We've been through the fluctuations in the market condition during the year. As I mentioned earlier, one of the fluctuations was the COVID-19 pandemic.
The second one is
We also experienced the Supreme People's Court's order to limit the cap of private lending. And the interest we charge our customers make up the main percentage of our revenues. And our profit margin is mainly made up by the interest difference between what we charge the customers and what we pay to the trust companies. And the sales partners mainly, their revenue is made up by the interest we charge our customers and the interest we charge them. So in the past year, first, the income of our prospective customers has dropped as compared to past years. 相应的,我们在今年适应市场的变化,我们与合伙人之间的结算价
However, to respond to the fluctuation of the market, we also adjusted our profit split with our sales partners.
For example, once the overall interest we can charge a customer drops, it's not only buried by us.
but rather by the joint party of us and the sales partners.
So the incentive we paid to the sales partners are usually not as sensitive as the
as what we charge from the borrowers. When there is a change, it's usually smaller.
经过这一轮的调整来说, 我们与合伙人之间的结算价应该相对的固定。 After a whole year of adjustment, I think the profit split we are having with our sales partners right now has reached a rather steady level. So based on that, I don't think to scale up is really conflict with remaining the profitability, but rather it's a linear correlation. So our main focus in the future is to get a more economic financing cost from the trust company partners. So I think that will be the main driver of our profitability. So if we can get the financing cost to be stable, our profit margin will stay rather stable as well. I hope that answers your question. Yes, it does. Thank you. That was a very good explanation.
If you achieve those kinds of levels, of course, there are no guarantees in life, but if you achieve them, what is the thinking about beginning to share some of the profitability with your shareholders in the form of a cash dividend?
That's always in our daily schedule of...
But we will also mutually consider our revenue, profitability, liquidity before we put that into the board meetings for discussion. Thank you.
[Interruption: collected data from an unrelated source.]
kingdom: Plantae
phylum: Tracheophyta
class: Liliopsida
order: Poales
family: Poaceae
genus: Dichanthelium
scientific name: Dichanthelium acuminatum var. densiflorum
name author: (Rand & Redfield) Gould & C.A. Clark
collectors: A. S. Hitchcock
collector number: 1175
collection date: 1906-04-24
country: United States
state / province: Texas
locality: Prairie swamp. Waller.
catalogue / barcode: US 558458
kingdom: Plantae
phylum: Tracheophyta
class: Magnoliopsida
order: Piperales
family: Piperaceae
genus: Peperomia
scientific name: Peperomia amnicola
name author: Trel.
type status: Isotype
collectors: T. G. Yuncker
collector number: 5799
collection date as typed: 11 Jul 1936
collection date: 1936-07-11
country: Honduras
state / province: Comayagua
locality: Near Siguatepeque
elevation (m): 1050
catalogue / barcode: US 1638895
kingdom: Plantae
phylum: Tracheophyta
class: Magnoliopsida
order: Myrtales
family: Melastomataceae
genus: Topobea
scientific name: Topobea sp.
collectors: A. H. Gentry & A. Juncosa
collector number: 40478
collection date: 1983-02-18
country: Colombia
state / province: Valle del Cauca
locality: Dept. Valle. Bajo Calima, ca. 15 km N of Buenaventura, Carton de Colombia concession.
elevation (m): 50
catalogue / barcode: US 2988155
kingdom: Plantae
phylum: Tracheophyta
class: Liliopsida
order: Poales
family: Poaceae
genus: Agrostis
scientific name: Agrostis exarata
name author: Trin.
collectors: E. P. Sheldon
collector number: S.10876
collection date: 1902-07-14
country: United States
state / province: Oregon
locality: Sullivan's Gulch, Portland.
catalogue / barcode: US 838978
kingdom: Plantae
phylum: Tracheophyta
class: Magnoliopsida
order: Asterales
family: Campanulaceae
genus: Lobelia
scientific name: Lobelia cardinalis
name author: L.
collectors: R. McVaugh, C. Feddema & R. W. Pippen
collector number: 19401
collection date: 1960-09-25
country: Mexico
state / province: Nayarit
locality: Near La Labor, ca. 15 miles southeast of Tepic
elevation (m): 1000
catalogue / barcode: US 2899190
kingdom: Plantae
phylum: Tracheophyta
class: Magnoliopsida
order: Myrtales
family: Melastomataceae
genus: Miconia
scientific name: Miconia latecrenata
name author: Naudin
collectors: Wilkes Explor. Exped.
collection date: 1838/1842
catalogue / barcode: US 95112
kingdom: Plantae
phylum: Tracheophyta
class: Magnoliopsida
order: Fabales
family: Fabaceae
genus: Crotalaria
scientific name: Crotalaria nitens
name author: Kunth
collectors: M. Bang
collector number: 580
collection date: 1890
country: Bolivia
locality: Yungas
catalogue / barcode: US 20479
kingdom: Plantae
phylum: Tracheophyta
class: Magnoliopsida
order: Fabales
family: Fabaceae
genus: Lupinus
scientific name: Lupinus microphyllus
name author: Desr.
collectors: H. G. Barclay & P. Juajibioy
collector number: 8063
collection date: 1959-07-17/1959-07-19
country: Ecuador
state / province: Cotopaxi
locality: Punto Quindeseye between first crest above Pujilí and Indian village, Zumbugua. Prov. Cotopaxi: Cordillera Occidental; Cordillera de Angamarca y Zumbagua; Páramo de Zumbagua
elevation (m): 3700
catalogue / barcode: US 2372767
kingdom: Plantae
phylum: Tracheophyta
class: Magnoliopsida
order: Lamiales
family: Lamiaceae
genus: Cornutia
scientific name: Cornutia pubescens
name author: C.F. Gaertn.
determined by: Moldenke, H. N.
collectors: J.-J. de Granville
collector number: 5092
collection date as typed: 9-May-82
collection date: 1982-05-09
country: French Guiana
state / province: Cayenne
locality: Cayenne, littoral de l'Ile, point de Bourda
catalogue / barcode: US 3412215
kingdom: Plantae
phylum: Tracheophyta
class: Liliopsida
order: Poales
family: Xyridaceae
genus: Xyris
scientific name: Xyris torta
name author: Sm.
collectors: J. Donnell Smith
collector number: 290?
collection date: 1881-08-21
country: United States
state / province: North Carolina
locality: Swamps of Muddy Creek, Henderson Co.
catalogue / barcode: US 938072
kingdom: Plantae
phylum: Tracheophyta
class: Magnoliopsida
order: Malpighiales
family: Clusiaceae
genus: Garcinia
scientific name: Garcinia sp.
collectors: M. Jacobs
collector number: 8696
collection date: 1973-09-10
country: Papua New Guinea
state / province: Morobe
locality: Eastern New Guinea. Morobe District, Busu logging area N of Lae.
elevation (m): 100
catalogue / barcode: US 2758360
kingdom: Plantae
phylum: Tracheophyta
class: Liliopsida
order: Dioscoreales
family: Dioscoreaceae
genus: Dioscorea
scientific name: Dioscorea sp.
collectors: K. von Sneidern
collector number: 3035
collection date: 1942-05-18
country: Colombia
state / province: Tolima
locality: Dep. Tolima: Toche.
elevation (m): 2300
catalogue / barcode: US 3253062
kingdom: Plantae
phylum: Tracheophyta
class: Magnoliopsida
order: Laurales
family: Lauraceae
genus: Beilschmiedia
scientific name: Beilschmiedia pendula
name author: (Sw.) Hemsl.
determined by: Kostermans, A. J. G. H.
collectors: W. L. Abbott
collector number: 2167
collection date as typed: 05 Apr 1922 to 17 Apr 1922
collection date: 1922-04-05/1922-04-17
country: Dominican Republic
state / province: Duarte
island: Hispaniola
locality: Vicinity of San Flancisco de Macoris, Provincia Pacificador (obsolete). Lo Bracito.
Good. Thank you. That was a complete answer. I appreciate it. Thank you very much.
Thank you.
There are no more questions in the queue. This concludes our question and answer session. I would like to turn the conference back over to Jane Jian for any closing remarks.
That will be all for today. Thank you for joining us. If you have any further questions, please feel free to contact us at ir at capchina.cn. Thank you.
The conference is now concluded. Thank you for attending today's presentation. You may now disconnect.